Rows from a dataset

»»

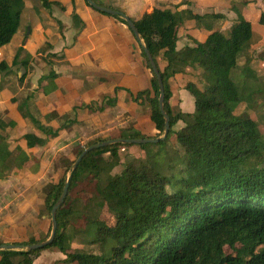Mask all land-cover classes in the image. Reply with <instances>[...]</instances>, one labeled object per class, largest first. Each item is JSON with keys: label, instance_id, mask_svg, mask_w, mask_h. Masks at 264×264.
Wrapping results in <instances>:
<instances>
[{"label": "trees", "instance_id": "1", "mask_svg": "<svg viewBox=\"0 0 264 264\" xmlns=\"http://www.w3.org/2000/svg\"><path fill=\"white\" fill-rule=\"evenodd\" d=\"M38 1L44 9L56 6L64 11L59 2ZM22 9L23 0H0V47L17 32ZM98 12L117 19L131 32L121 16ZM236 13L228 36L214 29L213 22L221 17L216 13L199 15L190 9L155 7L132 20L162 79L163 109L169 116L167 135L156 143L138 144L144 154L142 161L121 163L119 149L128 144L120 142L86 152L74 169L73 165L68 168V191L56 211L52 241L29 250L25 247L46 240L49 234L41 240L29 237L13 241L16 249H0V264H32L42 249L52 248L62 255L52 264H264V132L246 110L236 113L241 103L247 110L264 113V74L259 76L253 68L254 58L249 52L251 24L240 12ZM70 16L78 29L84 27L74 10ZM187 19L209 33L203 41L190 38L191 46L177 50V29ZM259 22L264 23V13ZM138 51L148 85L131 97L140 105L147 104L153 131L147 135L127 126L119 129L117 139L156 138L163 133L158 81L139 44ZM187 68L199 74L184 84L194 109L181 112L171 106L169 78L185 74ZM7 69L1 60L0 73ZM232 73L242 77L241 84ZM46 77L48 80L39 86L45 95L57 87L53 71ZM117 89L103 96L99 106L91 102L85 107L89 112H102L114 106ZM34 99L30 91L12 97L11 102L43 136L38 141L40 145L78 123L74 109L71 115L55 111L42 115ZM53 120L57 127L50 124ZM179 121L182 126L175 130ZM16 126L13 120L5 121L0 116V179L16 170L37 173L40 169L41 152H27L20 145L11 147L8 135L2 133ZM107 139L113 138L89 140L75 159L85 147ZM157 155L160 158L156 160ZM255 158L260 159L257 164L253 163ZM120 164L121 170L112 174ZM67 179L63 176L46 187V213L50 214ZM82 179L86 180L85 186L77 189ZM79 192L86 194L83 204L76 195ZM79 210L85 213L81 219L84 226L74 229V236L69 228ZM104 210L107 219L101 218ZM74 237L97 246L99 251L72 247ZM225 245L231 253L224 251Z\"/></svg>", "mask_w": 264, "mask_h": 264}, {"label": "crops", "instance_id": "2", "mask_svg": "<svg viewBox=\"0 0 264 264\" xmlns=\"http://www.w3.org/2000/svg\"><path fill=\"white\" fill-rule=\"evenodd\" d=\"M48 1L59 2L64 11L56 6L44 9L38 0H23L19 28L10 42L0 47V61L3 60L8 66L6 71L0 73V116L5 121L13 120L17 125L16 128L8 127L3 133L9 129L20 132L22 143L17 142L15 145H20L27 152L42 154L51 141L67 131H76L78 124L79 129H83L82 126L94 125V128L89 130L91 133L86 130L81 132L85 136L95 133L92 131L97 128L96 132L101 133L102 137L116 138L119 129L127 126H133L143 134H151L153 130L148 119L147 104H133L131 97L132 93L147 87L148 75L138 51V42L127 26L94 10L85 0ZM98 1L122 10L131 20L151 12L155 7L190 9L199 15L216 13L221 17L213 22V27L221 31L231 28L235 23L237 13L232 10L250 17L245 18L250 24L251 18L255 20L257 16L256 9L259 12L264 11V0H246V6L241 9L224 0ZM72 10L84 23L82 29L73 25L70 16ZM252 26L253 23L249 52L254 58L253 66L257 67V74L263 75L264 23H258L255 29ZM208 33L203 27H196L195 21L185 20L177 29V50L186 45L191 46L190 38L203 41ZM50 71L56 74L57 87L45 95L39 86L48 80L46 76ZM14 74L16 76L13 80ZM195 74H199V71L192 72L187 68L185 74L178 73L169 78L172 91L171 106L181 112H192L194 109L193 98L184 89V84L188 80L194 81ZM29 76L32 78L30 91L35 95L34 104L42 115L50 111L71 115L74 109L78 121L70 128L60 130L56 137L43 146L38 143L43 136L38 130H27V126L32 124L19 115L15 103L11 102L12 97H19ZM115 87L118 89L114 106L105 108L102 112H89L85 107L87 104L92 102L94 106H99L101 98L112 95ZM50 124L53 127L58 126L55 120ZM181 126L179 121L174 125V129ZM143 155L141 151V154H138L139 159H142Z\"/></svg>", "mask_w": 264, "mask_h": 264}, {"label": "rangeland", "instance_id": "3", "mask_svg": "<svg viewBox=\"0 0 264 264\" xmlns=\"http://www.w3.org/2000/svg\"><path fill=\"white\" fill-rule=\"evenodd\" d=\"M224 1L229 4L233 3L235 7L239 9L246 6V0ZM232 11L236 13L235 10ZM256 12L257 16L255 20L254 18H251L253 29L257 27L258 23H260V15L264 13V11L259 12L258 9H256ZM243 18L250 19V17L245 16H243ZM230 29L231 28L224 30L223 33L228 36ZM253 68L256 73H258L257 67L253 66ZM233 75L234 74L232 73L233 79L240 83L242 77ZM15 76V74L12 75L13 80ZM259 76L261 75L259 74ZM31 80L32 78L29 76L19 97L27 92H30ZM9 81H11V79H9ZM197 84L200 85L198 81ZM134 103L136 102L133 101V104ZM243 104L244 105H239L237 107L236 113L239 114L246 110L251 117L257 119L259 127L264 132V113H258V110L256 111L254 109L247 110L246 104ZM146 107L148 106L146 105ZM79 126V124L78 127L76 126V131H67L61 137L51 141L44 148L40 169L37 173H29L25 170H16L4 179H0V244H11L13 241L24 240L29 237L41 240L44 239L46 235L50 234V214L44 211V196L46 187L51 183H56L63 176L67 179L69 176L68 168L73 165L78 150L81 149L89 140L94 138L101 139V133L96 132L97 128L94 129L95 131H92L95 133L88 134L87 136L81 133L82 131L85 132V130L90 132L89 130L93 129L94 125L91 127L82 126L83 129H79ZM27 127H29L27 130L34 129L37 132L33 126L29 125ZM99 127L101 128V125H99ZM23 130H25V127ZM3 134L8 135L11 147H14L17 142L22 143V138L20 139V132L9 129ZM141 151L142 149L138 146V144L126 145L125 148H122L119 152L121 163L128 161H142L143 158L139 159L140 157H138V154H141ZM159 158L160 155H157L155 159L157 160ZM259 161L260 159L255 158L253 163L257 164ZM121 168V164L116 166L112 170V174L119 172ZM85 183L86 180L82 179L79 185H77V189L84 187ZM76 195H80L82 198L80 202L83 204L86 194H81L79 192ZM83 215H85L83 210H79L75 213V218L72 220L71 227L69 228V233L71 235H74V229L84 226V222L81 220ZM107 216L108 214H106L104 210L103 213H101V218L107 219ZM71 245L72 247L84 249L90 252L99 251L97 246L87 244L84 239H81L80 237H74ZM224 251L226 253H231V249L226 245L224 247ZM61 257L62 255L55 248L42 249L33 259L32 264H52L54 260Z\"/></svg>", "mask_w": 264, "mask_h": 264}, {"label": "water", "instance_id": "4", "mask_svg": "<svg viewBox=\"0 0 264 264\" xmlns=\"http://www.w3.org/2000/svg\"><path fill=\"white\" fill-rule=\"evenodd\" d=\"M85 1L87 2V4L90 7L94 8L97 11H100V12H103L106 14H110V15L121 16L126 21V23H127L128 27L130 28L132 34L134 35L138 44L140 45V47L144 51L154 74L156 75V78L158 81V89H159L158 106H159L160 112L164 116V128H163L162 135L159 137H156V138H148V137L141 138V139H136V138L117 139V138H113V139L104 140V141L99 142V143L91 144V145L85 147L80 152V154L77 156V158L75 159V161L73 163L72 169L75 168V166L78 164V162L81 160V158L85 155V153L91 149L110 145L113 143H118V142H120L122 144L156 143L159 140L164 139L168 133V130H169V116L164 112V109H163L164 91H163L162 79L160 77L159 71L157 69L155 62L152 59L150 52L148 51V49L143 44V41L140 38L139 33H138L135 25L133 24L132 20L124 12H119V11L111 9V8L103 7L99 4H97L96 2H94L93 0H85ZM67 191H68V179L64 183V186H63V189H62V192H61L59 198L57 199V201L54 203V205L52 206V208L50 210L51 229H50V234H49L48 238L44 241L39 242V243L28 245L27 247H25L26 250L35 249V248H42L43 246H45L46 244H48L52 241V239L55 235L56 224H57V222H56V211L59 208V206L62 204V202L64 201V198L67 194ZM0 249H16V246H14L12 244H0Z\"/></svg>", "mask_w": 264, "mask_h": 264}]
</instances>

««
»»

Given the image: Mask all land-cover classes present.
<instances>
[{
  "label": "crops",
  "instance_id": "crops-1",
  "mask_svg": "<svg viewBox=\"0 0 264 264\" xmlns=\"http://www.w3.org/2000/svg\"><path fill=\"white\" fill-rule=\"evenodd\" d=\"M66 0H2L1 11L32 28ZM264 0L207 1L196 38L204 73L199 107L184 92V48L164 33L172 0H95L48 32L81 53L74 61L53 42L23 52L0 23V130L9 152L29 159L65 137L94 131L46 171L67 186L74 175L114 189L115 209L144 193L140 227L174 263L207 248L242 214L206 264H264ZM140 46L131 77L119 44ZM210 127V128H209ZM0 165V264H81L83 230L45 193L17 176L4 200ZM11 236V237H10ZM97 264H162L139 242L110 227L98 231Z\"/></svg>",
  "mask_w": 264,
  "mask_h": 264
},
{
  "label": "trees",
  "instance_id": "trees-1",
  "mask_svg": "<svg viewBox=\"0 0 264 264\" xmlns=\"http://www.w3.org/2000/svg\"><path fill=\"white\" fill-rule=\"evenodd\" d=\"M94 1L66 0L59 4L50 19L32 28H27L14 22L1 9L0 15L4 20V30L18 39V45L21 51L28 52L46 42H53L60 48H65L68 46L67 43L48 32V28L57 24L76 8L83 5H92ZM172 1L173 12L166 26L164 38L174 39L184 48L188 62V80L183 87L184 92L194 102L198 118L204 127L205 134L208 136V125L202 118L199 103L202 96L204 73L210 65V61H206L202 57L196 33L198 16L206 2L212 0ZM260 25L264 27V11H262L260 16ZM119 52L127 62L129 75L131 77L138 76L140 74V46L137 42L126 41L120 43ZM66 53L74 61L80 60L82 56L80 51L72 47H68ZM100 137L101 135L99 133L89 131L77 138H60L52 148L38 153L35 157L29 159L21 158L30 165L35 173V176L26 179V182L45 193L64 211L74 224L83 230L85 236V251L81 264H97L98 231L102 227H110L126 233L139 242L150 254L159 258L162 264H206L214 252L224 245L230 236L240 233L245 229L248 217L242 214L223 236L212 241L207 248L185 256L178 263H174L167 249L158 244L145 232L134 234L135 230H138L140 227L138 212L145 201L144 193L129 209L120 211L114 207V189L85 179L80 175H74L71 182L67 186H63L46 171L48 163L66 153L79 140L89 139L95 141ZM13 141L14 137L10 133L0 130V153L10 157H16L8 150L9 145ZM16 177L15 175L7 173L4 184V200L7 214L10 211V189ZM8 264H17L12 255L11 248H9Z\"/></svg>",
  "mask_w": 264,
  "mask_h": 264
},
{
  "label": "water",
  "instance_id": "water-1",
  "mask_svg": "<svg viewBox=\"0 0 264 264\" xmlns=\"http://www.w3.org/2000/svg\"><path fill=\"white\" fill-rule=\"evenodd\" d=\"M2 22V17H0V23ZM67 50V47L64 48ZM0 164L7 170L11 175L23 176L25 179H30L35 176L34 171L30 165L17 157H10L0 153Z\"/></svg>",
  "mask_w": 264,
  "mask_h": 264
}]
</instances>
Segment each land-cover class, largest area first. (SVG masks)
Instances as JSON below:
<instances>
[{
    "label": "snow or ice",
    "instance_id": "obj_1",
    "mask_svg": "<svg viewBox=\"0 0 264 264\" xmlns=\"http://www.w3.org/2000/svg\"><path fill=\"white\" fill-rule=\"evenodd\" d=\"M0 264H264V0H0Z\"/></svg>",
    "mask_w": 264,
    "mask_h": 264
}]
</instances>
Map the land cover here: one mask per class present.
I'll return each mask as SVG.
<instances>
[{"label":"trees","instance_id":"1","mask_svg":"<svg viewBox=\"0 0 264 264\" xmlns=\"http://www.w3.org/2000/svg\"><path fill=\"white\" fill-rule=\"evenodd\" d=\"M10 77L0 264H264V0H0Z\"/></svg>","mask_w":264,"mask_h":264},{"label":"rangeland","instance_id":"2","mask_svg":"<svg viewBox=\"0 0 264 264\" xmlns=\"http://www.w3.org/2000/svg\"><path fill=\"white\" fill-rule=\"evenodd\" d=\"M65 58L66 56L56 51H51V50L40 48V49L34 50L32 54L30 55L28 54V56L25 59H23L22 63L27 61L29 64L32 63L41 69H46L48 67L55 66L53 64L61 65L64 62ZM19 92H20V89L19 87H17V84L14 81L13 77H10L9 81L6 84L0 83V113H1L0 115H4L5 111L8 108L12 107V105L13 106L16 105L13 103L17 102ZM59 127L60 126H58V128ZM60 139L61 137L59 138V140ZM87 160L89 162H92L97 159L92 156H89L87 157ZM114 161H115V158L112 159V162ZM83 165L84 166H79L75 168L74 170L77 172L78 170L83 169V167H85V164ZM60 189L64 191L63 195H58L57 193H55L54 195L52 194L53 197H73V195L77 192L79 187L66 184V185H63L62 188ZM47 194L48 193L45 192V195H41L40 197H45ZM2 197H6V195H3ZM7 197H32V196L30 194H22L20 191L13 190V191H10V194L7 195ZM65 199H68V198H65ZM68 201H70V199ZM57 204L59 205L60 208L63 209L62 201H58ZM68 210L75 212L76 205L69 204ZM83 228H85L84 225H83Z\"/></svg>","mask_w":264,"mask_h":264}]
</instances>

««

The task:
How many lines in the rows above contain the word "present"? Reply with the number only.

Answer to this exercise:
2